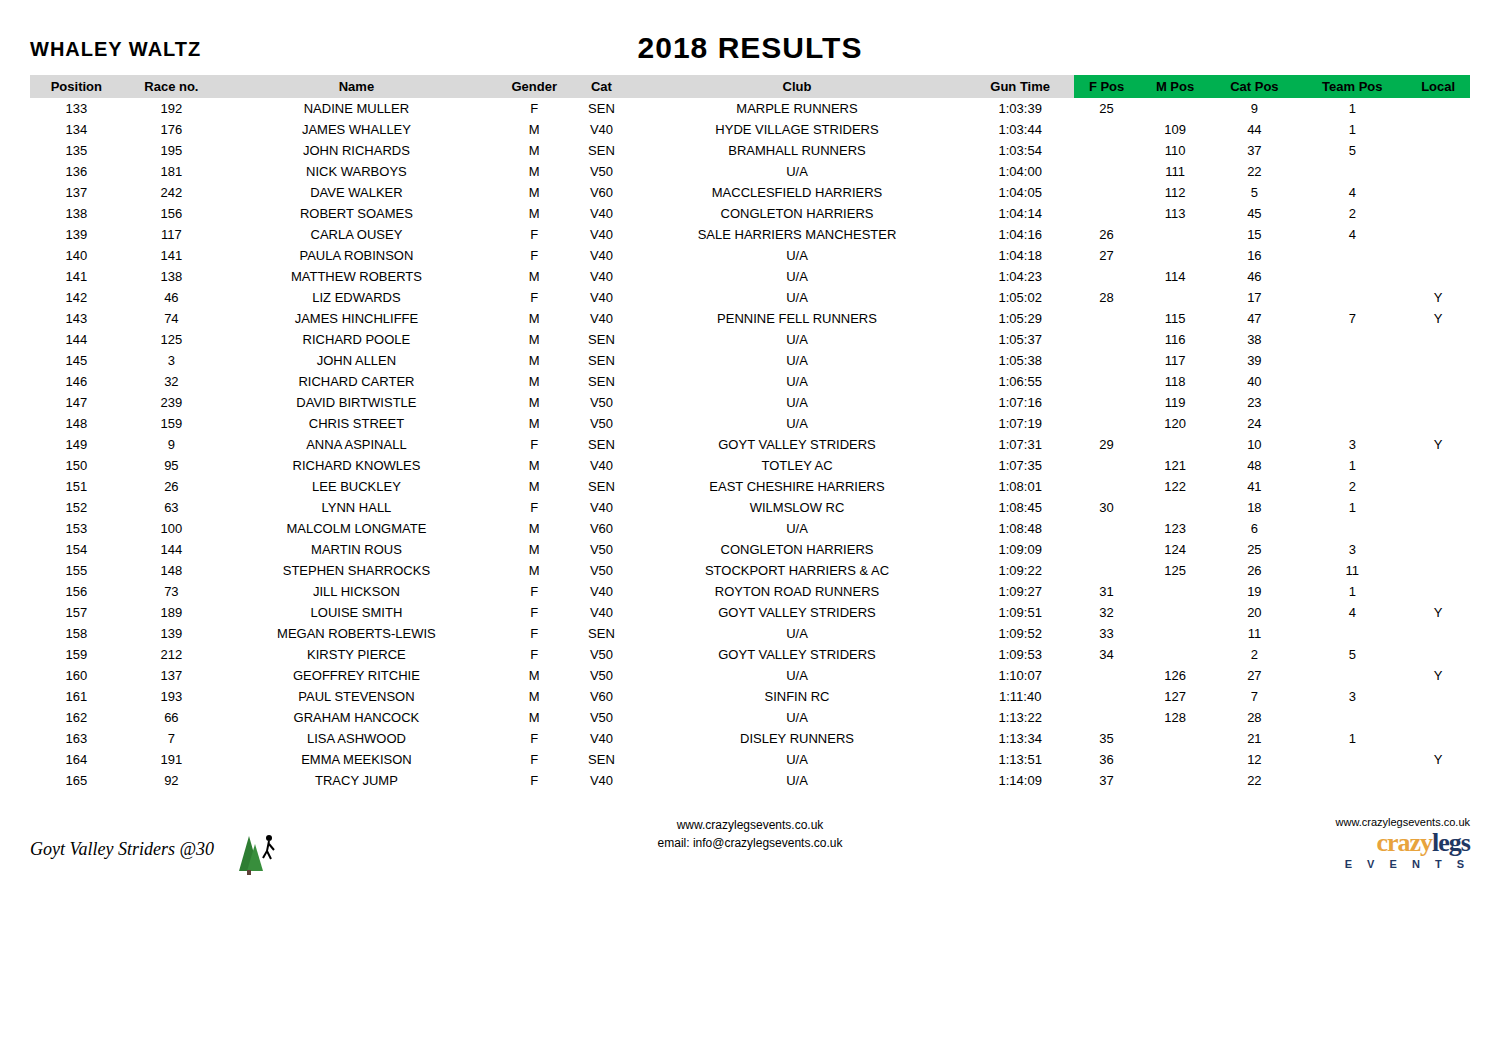WHALEY WALTZ
2018 RESULTS
| Position | Race no. | Name | Gender | Cat | Club | Gun Time | F Pos | M Pos | Cat Pos | Team Pos | Local |
| --- | --- | --- | --- | --- | --- | --- | --- | --- | --- | --- | --- |
| 133 | 192 | NADINE MULLER | F | SEN | MARPLE RUNNERS | 1:03:39 | 25 | | 9 | 1 | |
| 134 | 176 | JAMES WHALLEY | M | V40 | HYDE VILLAGE STRIDERS | 1:03:44 | | 109 | 44 | 1 | |
| 135 | 195 | JOHN RICHARDS | M | SEN | BRAMHALL RUNNERS | 1:03:54 | | 110 | 37 | 5 | |
| 136 | 181 | NICK WARBOYS | M | V50 | U/A | 1:04:00 | | 111 | 22 | | |
| 137 | 242 | DAVE WALKER | M | V60 | MACCLESFIELD HARRIERS | 1:04:05 | | 112 | 5 | 4 | |
| 138 | 156 | ROBERT SOAMES | M | V40 | CONGLETON HARRIERS | 1:04:14 | | 113 | 45 | 2 | |
| 139 | 117 | CARLA OUSEY | F | V40 | SALE HARRIERS MANCHESTER | 1:04:16 | 26 | | 15 | 4 | |
| 140 | 141 | PAULA ROBINSON | F | V40 | U/A | 1:04:18 | 27 | | 16 | | |
| 141 | 138 | MATTHEW ROBERTS | M | V40 | U/A | 1:04:23 | | 114 | 46 | | |
| 142 | 46 | LIZ EDWARDS | F | V40 | U/A | 1:05:02 | 28 | | 17 | | Y |
| 143 | 74 | JAMES HINCHLIFFE | M | V40 | PENNINE FELL RUNNERS | 1:05:29 | | 115 | 47 | 7 | Y |
| 144 | 125 | RICHARD POOLE | M | SEN | U/A | 1:05:37 | | 116 | 38 | | |
| 145 | 3 | JOHN ALLEN | M | SEN | U/A | 1:05:38 | | 117 | 39 | | |
| 146 | 32 | RICHARD CARTER | M | SEN | U/A | 1:06:55 | | 118 | 40 | | |
| 147 | 239 | DAVID BIRTWISTLE | M | V50 | U/A | 1:07:16 | | 119 | 23 | | |
| 148 | 159 | CHRIS STREET | M | V50 | U/A | 1:07:19 | | 120 | 24 | | |
| 149 | 9 | ANNA ASPINALL | F | SEN | GOYT VALLEY STRIDERS | 1:07:31 | 29 | | 10 | 3 | Y |
| 150 | 95 | RICHARD KNOWLES | M | V40 | TOTLEY AC | 1:07:35 | | 121 | 48 | 1 | |
| 151 | 26 | LEE BUCKLEY | M | SEN | EAST CHESHIRE HARRIERS | 1:08:01 | | 122 | 41 | 2 | |
| 152 | 63 | LYNN HALL | F | V40 | WILMSLOW RC | 1:08:45 | 30 | | 18 | 1 | |
| 153 | 100 | MALCOLM LONGMATE | M | V60 | U/A | 1:08:48 | | 123 | 6 | | |
| 154 | 144 | MARTIN ROUS | M | V50 | CONGLETON HARRIERS | 1:09:09 | | 124 | 25 | 3 | |
| 155 | 148 | STEPHEN SHARROCKS | M | V50 | STOCKPORT HARRIERS & AC | 1:09:22 | | 125 | 26 | 11 | |
| 156 | 73 | JILL HICKSON | F | V40 | ROYTON ROAD RUNNERS | 1:09:27 | 31 | | 19 | 1 | |
| 157 | 189 | LOUISE SMITH | F | V40 | GOYT VALLEY STRIDERS | 1:09:51 | 32 | | 20 | 4 | Y |
| 158 | 139 | MEGAN ROBERTS-LEWIS | F | SEN | U/A | 1:09:52 | 33 | | 11 | | |
| 159 | 212 | KIRSTY PIERCE | F | V50 | GOYT VALLEY STRIDERS | 1:09:53 | 34 | | 2 | 5 | |
| 160 | 137 | GEOFFREY RITCHIE | M | V50 | U/A | 1:10:07 | | 126 | 27 | | Y |
| 161 | 193 | PAUL STEVENSON | M | V60 | SINFIN RC | 1:11:40 | | 127 | 7 | 3 | |
| 162 | 66 | GRAHAM HANCOCK | M | V50 | U/A | 1:13:22 | | 128 | 28 | | |
| 163 | 7 | LISA ASHWOOD | F | V40 | DISLEY RUNNERS | 1:13:34 | 35 | | 21 | 1 | |
| 164 | 191 | EMMA MEEKISON | F | SEN | U/A | 1:13:51 | 36 | | 12 | | Y |
| 165 | 92 | TRACY JUMP | F | V40 | U/A | 1:14:09 | 37 | | 22 | | |
Goyt Valley Striders @30
www.crazylegsevents.co.uk
email: info@crazylegsevents.co.uk
www.crazylegsevents.co.uk
crazy legs
E V E N T S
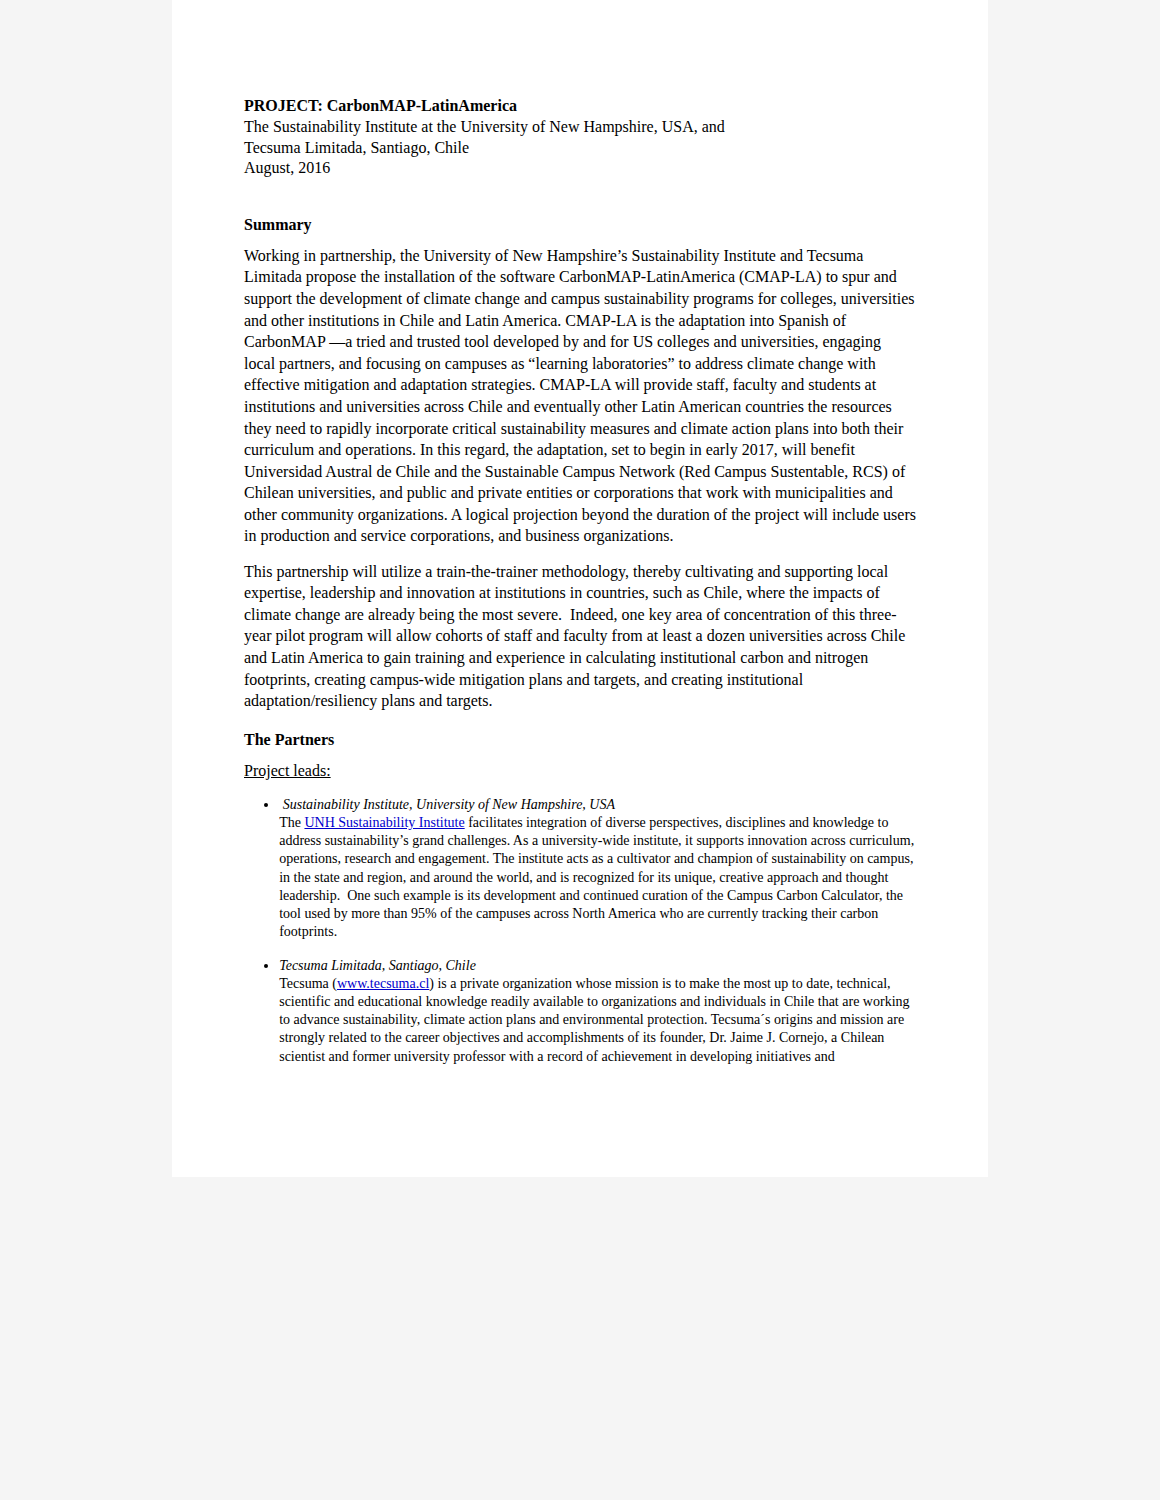PROJECT: CarbonMAP-LatinAmerica
The Sustainability Institute at the University of New Hampshire, USA, and
Tecsuma Limitada, Santiago, Chile
August, 2016
Summary
Working in partnership, the University of New Hampshire’s Sustainability Institute and Tecsuma Limitada propose the installation of the software CarbonMAP-LatinAmerica (CMAP-LA) to spur and support the development of climate change and campus sustainability programs for colleges, universities and other institutions in Chile and Latin America. CMAP-LA is the adaptation into Spanish of CarbonMAP —a tried and trusted tool developed by and for US colleges and universities, engaging local partners, and focusing on campuses as “learning laboratories” to address climate change with effective mitigation and adaptation strategies. CMAP-LA will provide staff, faculty and students at institutions and universities across Chile and eventually other Latin American countries the resources they need to rapidly incorporate critical sustainability measures and climate action plans into both their curriculum and operations. In this regard, the adaptation, set to begin in early 2017, will benefit Universidad Austral de Chile and the Sustainable Campus Network (Red Campus Sustentable, RCS) of Chilean universities, and public and private entities or corporations that work with municipalities and other community organizations. A logical projection beyond the duration of the project will include users in production and service corporations, and business organizations.
This partnership will utilize a train-the-trainer methodology, thereby cultivating and supporting local expertise, leadership and innovation at institutions in countries, such as Chile, where the impacts of climate change are already being the most severe. Indeed, one key area of concentration of this three-year pilot program will allow cohorts of staff and faculty from at least a dozen universities across Chile and Latin America to gain training and experience in calculating institutional carbon and nitrogen footprints, creating campus-wide mitigation plans and targets, and creating institutional adaptation/resiliency plans and targets.
The Partners
Project leads:
Sustainability Institute, University of New Hampshire, USA
The UNH Sustainability Institute facilitates integration of diverse perspectives, disciplines and knowledge to address sustainability’s grand challenges. As a university-wide institute, it supports innovation across curriculum, operations, research and engagement. The institute acts as a cultivator and champion of sustainability on campus, in the state and region, and around the world, and is recognized for its unique, creative approach and thought leadership. One such example is its development and continued curation of the Campus Carbon Calculator, the tool used by more than 95% of the campuses across North America who are currently tracking their carbon footprints.
Tecsuma Limitada, Santiago, Chile
Tecsuma (www.tecsuma.cl) is a private organization whose mission is to make the most up to date, technical, scientific and educational knowledge readily available to organizations and individuals in Chile that are working to advance sustainability, climate action plans and environmental protection. Tecsuma´s origins and mission are strongly related to the career objectives and accomplishments of its founder, Dr. Jaime J. Cornejo, a Chilean scientist and former university professor with a record of achievement in developing initiatives and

> Brief
Go through the data above and transcribe it in full, omitting any image.

> Solution for this problem
WHALEY WALTZ
2018 RESULTS
| Position | Race no. | Name | Gender | Cat | Club | Gun Time | F Pos | M Pos | Cat Pos | Team Pos | Local |
| --- | --- | --- | --- | --- | --- | --- | --- | --- | --- | --- | --- |
| 133 | 192 | NADINE MULLER | F | SEN | MARPLE RUNNERS | 1:03:39 | 25 | | 9 | 1 | |
| 134 | 176 | JAMES WHALLEY | M | V40 | HYDE VILLAGE STRIDERS | 1:03:44 | | 109 | 44 | 1 | |
| 135 | 195 | JOHN RICHARDS | M | SEN | BRAMHALL RUNNERS | 1:03:54 | | 110 | 37 | 5 | |
| 136 | 181 | NICK WARBOYS | M | V50 | U/A | 1:04:00 | | 111 | 22 | | |
| 137 | 242 | DAVE WALKER | M | V60 | MACCLESFIELD HARRIERS | 1:04:05 | | 112 | 5 | 4 | |
| 138 | 156 | ROBERT SOAMES | M | V40 | CONGLETON HARRIERS | 1:04:14 | | 113 | 45 | 2 | |
| 139 | 117 | CARLA OUSEY | F | V40 | SALE HARRIERS MANCHESTER | 1:04:16 | 26 | | 15 | 4 | |
| 140 | 141 | PAULA ROBINSON | F | V40 | U/A | 1:04:18 | 27 | | 16 | | |
| 141 | 138 | MATTHEW ROBERTS | M | V40 | U/A | 1:04:23 | | 114 | 46 | | |
| 142 | 46 | LIZ EDWARDS | F | V40 | U/A | 1:05:02 | 28 | | 17 | | Y |
| 143 | 74 | JAMES HINCHLIFFE | M | V40 | PENNINE FELL RUNNERS | 1:05:29 | | 115 | 47 | 7 | Y |
| 144 | 125 | RICHARD POOLE | M | SEN | U/A | 1:05:37 | | 116 | 38 | | |
| 145 | 3 | JOHN ALLEN | M | SEN | U/A | 1:05:38 | | 117 | 39 | | |
| 146 | 32 | RICHARD CARTER | M | SEN | U/A | 1:06:55 | | 118 | 40 | | |
| 147 | 239 | DAVID BIRTWISTLE | M | V50 | U/A | 1:07:16 | | 119 | 23 | | |
| 148 | 159 | CHRIS STREET | M | V50 | U/A | 1:07:19 | | 120 | 24 | | |
| 149 | 9 | ANNA ASPINALL | F | SEN | GOYT VALLEY STRIDERS | 1:07:31 | 29 | | 10 | 3 | Y |
| 150 | 95 | RICHARD KNOWLES | M | V40 | TOTLEY AC | 1:07:35 | | 121 | 48 | 1 | |
| 151 | 26 | LEE BUCKLEY | M | SEN | EAST CHESHIRE HARRIERS | 1:08:01 | | 122 | 41 | 2 | |
| 152 | 63 | LYNN HALL | F | V40 | WILMSLOW RC | 1:08:45 | 30 | | 18 | 1 | |
| 153 | 100 | MALCOLM LONGMATE | M | V60 | U/A | 1:08:48 | | 123 | 6 | | |
| 154 | 144 | MARTIN ROUS | M | V50 | CONGLETON HARRIERS | 1:09:09 | | 124 | 25 | 3 | |
| 155 | 148 | STEPHEN SHARROCKS | M | V50 | STOCKPORT HARRIERS & AC | 1:09:22 | | 125 | 26 | 11 | |
| 156 | 73 | JILL HICKSON | F | V40 | ROYTON ROAD RUNNERS | 1:09:27 | 31 | | 19 | 1 | |
| 157 | 189 | LOUISE SMITH | F | V40 | GOYT VALLEY STRIDERS | 1:09:51 | 32 | | 20 | 4 | Y |
| 158 | 139 | MEGAN ROBERTS-LEWIS | F | SEN | U/A | 1:09:52 | 33 | | 11 | | |
| 159 | 212 | KIRSTY PIERCE | F | V50 | GOYT VALLEY STRIDERS | 1:09:53 | 34 | | 2 | 5 | |
| 160 | 137 | GEOFFREY RITCHIE | M | V50 | U/A | 1:10:07 | | 126 | 27 | | Y |
| 161 | 193 | PAUL STEVENSON | M | V60 | SINFIN RC | 1:11:40 | | 127 | 7 | 3 | |
| 162 | 66 | GRAHAM HANCOCK | M | V50 | U/A | 1:13:22 | | 128 | 28 | | |
| 163 | 7 | LISA ASHWOOD | F | V40 | DISLEY RUNNERS | 1:13:34 | 35 | | 21 | 1 | |
| 164 | 191 | EMMA MEEKISON | F | SEN | U/A | 1:13:51 | 36 | | 12 | | Y |
| 165 | 92 | TRACY JUMP | F | V40 | U/A | 1:14:09 | 37 | | 22 | | |
Goyt Valley Striders @30
www.crazylegsevents.co.uk
email: info@crazylegsevents.co.uk
www.crazylegsevents.co.uk
crazy legs
E V E N T S
PROJECT: CarbonMAP-LatinAmerica
The Sustainability Institute at the University of New Hampshire, USA, and
Tecsuma Limitada, Santiago, Chile
August, 2016
Summary
Working in partnership, the University of New Hampshire’s Sustainability Institute and Tecsuma Limitada propose the installation of the software CarbonMAP-LatinAmerica (CMAP-LA) to spur and support the development of climate change and campus sustainability programs for colleges, universities and other institutions in Chile and Latin America. CMAP-LA is the adaptation into Spanish of CarbonMAP —a tried and trusted tool developed by and for US colleges and universities, engaging local partners, and focusing on campuses as “learning laboratories” to address climate change with effective mitigation and adaptation strategies. CMAP-LA will provide staff, faculty and students at institutions and universities across Chile and eventually other Latin American countries the resources they need to rapidly incorporate critical sustainability measures and climate action plans into both their curriculum and operations. In this regard, the adaptation, set to begin in early 2017, will benefit Universidad Austral de Chile and the Sustainable Campus Network (Red Campus Sustentable, RCS) of Chilean universities, and public and private entities or corporations that work with municipalities and other community organizations. A logical projection beyond the duration of the project will include users in production and service corporations, and business organizations.
This partnership will utilize a train-the-trainer methodology, thereby cultivating and supporting local expertise, leadership and innovation at institutions in countries, such as Chile, where the impacts of climate change are already being the most severe. Indeed, one key area of concentration of this three-year pilot program will allow cohorts of staff and faculty from at least a dozen universities across Chile and Latin America to gain training and experience in calculating institutional carbon and nitrogen footprints, creating campus-wide mitigation plans and targets, and creating institutional adaptation/resiliency plans and targets.
The Partners
Project leads:
Sustainability Institute, University of New Hampshire, USA
The UNH Sustainability Institute facilitates integration of diverse perspectives, disciplines and knowledge to address sustainability’s grand challenges. As a university-wide institute, it supports innovation across curriculum, operations, research and engagement. The institute acts as a cultivator and champion of sustainability on campus, in the state and region, and around the world, and is recognized for its unique, creative approach and thought leadership. One such example is its development and continued curation of the Campus Carbon Calculator, the tool used by more than 95% of the campuses across North America who are currently tracking their carbon footprints.
Tecsuma Limitada, Santiago, Chile
Tecsuma (www.tecsuma.cl) is a private organization whose mission is to make the most up to date, technical, scientific and educational knowledge readily available to organizations and individuals in Chile that are working to advance sustainability, climate action plans and environmental protection. Tecsuma´s origins and mission are strongly related to the career objectives and accomplishments of its founder, Dr. Jaime J. Cornejo, a Chilean scientist and former university professor with a record of achievement in developing initiatives and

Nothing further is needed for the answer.